If you are just beginning your love affair with this sport and are in need of some encouragement here is my best suggestion: Buy some flies with a tungsten bead (AB hare's Ear, AB Pheasant Tail, AB Prince Nymph) and fish them below an indicator in slightly off-colored water. It's the best time to catch fish when they aren't too spooky, are feeding like crazy, and lots of nymphs that the hare's ear/pheasant tail genre are in the water. The strikes will be solid!

Having said all that, that is pretty much how our few hours went. Numerous fish, slamming a single Hare's Ear set about 3 feet below an indicator.

If it's not pre-runoff season, just look for summer days when there has been a light rainstorm recently and you may get a taste of what it's like!


On the River: Cheeseman Canyon, South Platte River, Decker, CO

May 9, 2010

Well sir, I'm back in the saddle again ... After a ton of packing, uprooting our lives, and then replanting in Colorado Springs (not to mention squeezing in a fair amount of fishing in the mix), Michelle and I (and Allen Brothers) are officially residing in Colorado Springs, CO.

Oddly, this post is from when we were still living in Gunnison, and made a trip out to Cheeseman Canyon in the spring to escape the "frequent snow storms" in Gunnison (yeah ... we had weekly snow storms until the end of May, it pretty much stunk!).

It was a beautiful day on the river. The wind was pretty brutal, but what else can you expect in the spring?
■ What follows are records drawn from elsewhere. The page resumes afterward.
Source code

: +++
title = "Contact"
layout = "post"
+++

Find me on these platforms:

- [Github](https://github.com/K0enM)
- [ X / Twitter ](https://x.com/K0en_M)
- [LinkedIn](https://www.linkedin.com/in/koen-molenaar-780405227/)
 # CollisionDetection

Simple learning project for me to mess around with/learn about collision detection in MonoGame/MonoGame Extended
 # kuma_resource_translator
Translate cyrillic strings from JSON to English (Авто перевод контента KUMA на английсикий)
Really, it was the only draw-back to the day, because it forced us to fish a heavier weighted system than I wanted to (yeah ... it was windy enough that you couldn't mend without sending your whole rig flying into the air!)

Fishing was the usual Cheeseman Canyon fare of Blacktail Baetis, Gammarus Scud, and Grey midges. Nothing really happening on the surface of the water. The flows were about the lowest I've ever seen them on that river, so it was quite fun from the perspective of sighting fish (when the water wasn't broken from the wind). I hooked into a few nice fish early on that weaved me through a few boulders, and one fish even took the "bat cave" and left me snagged deep in the bowels of the earth DIRECTLY UNDER a bus sized boulder!

The first "traditional run" we started fishing had a few tanks lined up and it wasn't too long before the right drift turned them. In all fairness (and I'm sure Colorado Angler can confirm), I think they were fish that had been recently stocked in the Wigwam section and had migrated up. They looked like a special strain of rainbow that only rich people normally get to fish to (plus, the silver coloration indicates they hadn't been eating the nutrient rich food source from Cheeseman Canyon for very long).

Regardless, Michelle and I were both happy to land one of them. In fact, as you can see in the picture below, Michelle was quite ecstatic! They had some serious power, and it's probably the biggest fish she's ever landed on that light of tippet (7x). Never underestimate the power of a 2 weight! (yes, for all you naysayers, she landed it in under 4 minutes)

A few other nice fish were hooked, some other large "tanks" were turned, but all in all we didn't land too many fish that day.

I'm really looking forward to making Cheeseman some of my home waters ... once we get all unpacked and I hit the river some more, that is.